Der Tiergarten wurde zwischen 1949 und 1959 im Rahmen eines Nothilfeprogramms wieder aufgebaut. Tiergartendirektor Willy Alverdes entwarf einen möglichst ruhigen, weitläufigen und landschaftlich gestalteten Freizeitpark. Westdeutsche Städte spendeten und Tausende von Setzlingen kamen umsonst aus der ganzen Bundesrepublik in die ehemalige Hauptstadt. Die noch vorhandenen barocken Elemente wurden im Konzept von Alverdes als überholt angesehen und die typische Synthese zwischen Barock und Landschaftselementen, für die der Tiergarten bekannt war, wurde aufgegeben.

Vor allem zwischen 1961 und 1989 war die Naturparklandschaft ein wichtiges Naherholungsgebiet für die Westberliner, weil sie Berliner Mauer umschlossen und von der Natur außerhalb der Stadt abgeschnitten.

Nach 1989

Reichstag in Berlin

Nach der Wiedervereinigung von Ost- und Westdeutschland 1989 fanden vor allem an den Außenrändern des Tiergartens wichtige Veränderungen statt. Entlang der südlich an den Park grenzenden Straßen wurden alte, jahrzehntelang verfallene Botschaften wieder aufgebaut und neue Botschaftsgebäude errichtet. An der Nordostseite wurden neue Regierungsgebäude und Bürogebäude für die Volksvertreter errichtet. Das Reichstag, das ehemalige und heutige Parlamentsgebäude, erhielt wieder eine gläserne Kuppel und die umliegende, bewachsene Ebene, die in den Jahren der deutschen Teilung ein beliebter Ort für ein Picknick, Grillen oder Ballspiel war, erstreckt sich nun wieder ordentlich zu gepflegten Rasenflächen.

Die Absicht, eine wichtige Nord-Süd-Verkehrsstraße zu bauen, die Tiergartentunnel, mit vier Tunnelröhren für Straßen und Eisenbahnen unter dem Tiergarten sorgte für hitzige Diskussionen. Naturschützer befürchteten Schäden an der Vegetation durch den Fall des Grundwasserspiegels und forderten einen Baustopp. Diese Anforderung wurde per Gerichtsbeschluss abgelehnt, die Einwände wurden jedoch nicht beseitigt. Seit 1996 ist die Massenversammlung Liebesparade im Tiergartenplatz. Mit der Teilnehmerzahl (eineinhalb Millionen im Jahr 1999) stieg auch die ökologische Belastung des Parks. Der Aufstieg für die Live 8Konzert im Tiergarten im Sommer 2005 war riesig.

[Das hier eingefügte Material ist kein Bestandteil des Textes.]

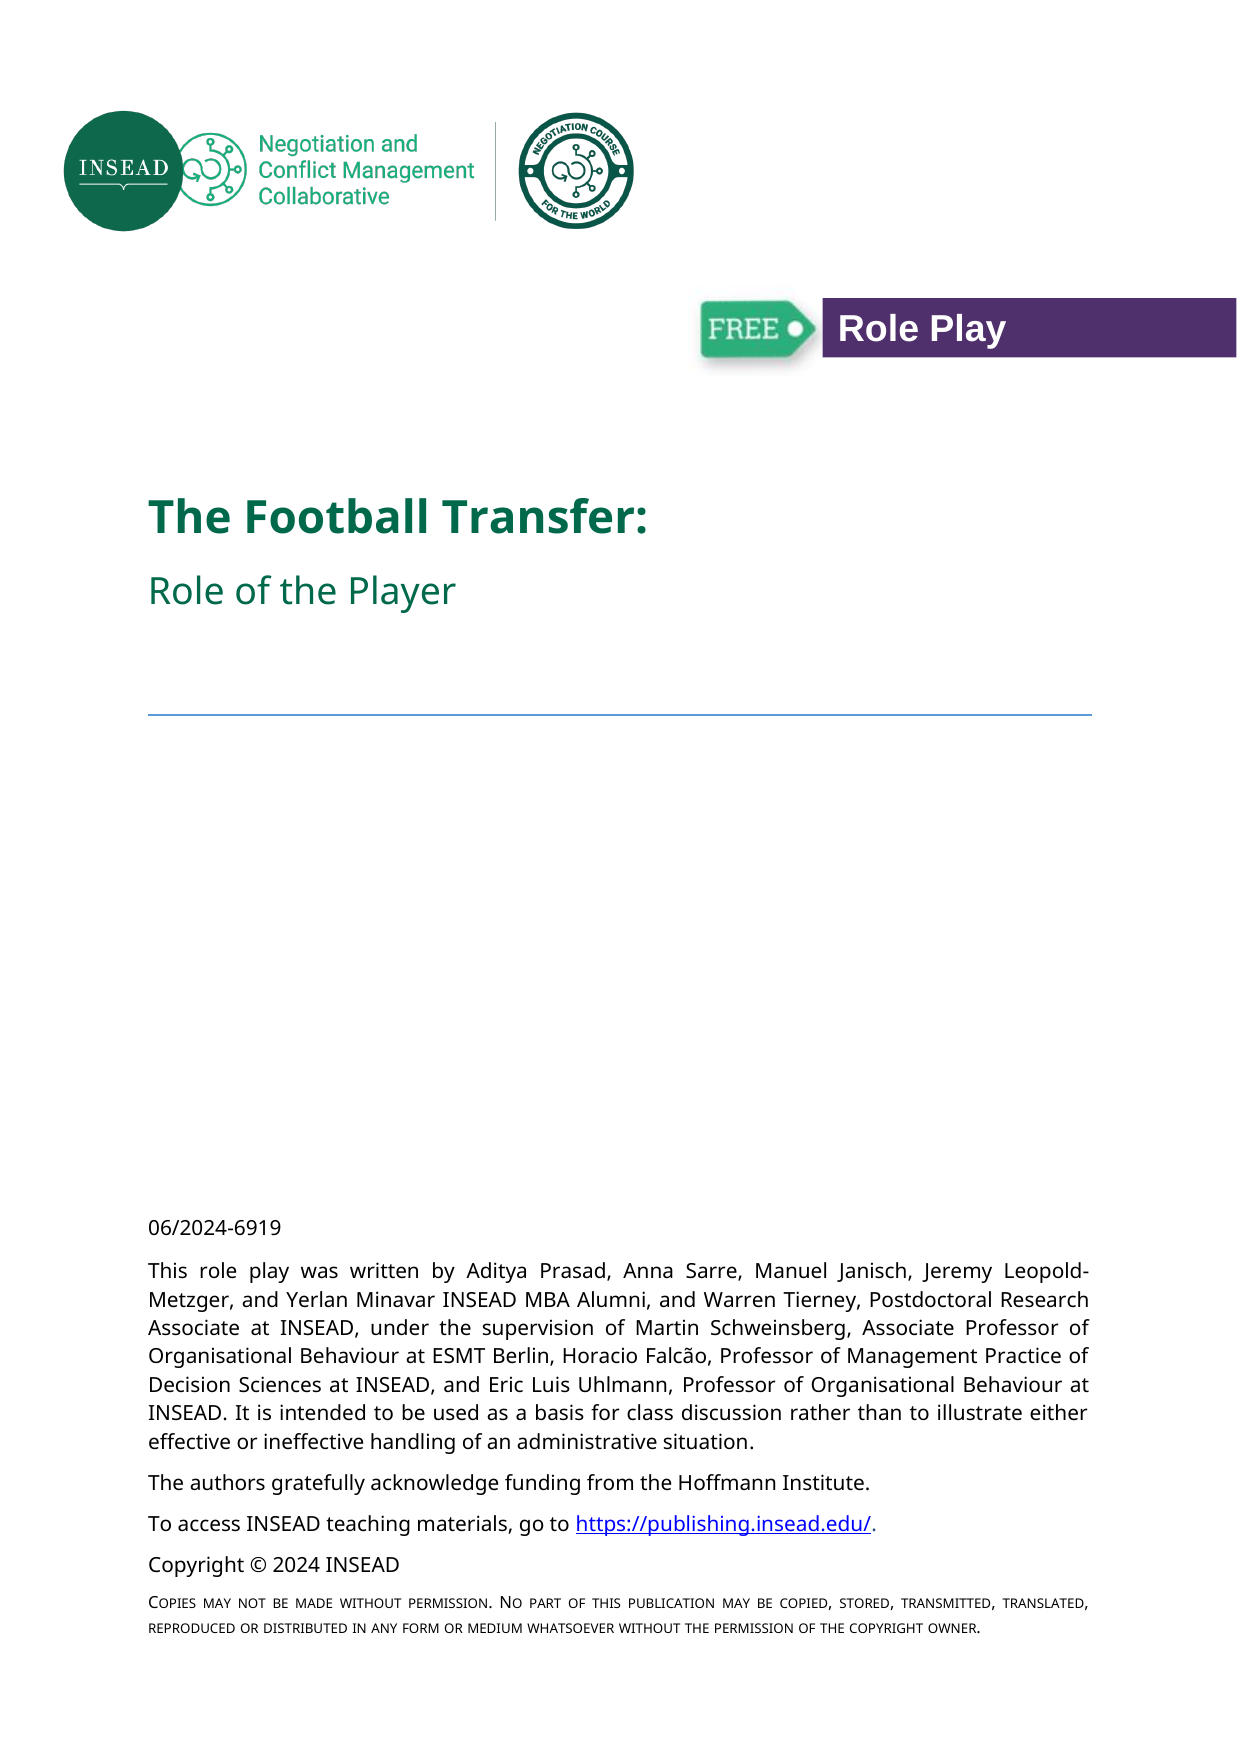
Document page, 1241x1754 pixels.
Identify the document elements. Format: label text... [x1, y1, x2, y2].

text The Football Transfer: [148, 485, 1092, 547]
text Copies may not be made without permission. No part of this publication may be copied, stored, transmitted, translated, reproduced or distributed in any form or medium whatsoever without the permission of the copyright owner. [148, 1591, 1090, 1638]
text Role of the Player [148, 564, 1092, 616]
text To access INSEAD teaching materials, go to https://publishing.insead.edu/. [148, 1509, 1090, 1537]
picture [687, 285, 832, 376]
picture [59, 103, 638, 239]
text The authors gratefully acknowledge funding from the Hoffmann Institute. [148, 1468, 1090, 1496]
text This role play was written by Aditya Prasad, Anna Sarre, Manuel Janisch, Jeremy Leopold-Metzger, and Yerlan Minavar INSEAD MBA Alumni, and Warren Tierney, Postdoctoral Research Associate at INSEAD, under the supervision of Martin Schweinsberg, Associate Professor of Organisational Behaviour at ESMT Berlin, Horacio Falcão, Professor of Management Practice of Decision Sciences at INSEAD, and Eric Luis Uhlmann, Professor of Organisational Behaviour at INSEAD. It is intended to be used as a basis for class discussion rather than to illustrate either effective or ineffective handling of an administrative situation. [148, 1256, 1090, 1455]
text Copyright © 2024 INSEAD [148, 1550, 1090, 1578]
text 06/2024-6919 [148, 1213, 281, 1241]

Eine letzte größere Sanierungsmaßnahme betrifft den östlichen Teil des Tiergartens, der im Schatten der Mauer lag und durch eine stark befahrene Autobahn vom Rest des Parks getrennt ist. Es wurde lange Zeit kaum benutzt und schlecht gewartet. Wenn der Nord-Süd-Verkehr unterirdisch wird, können beide Teile des Parks wieder zusammenwachsen und der bewachsene Teil wieder an Lennés ursprüngliches Design angepasst werden.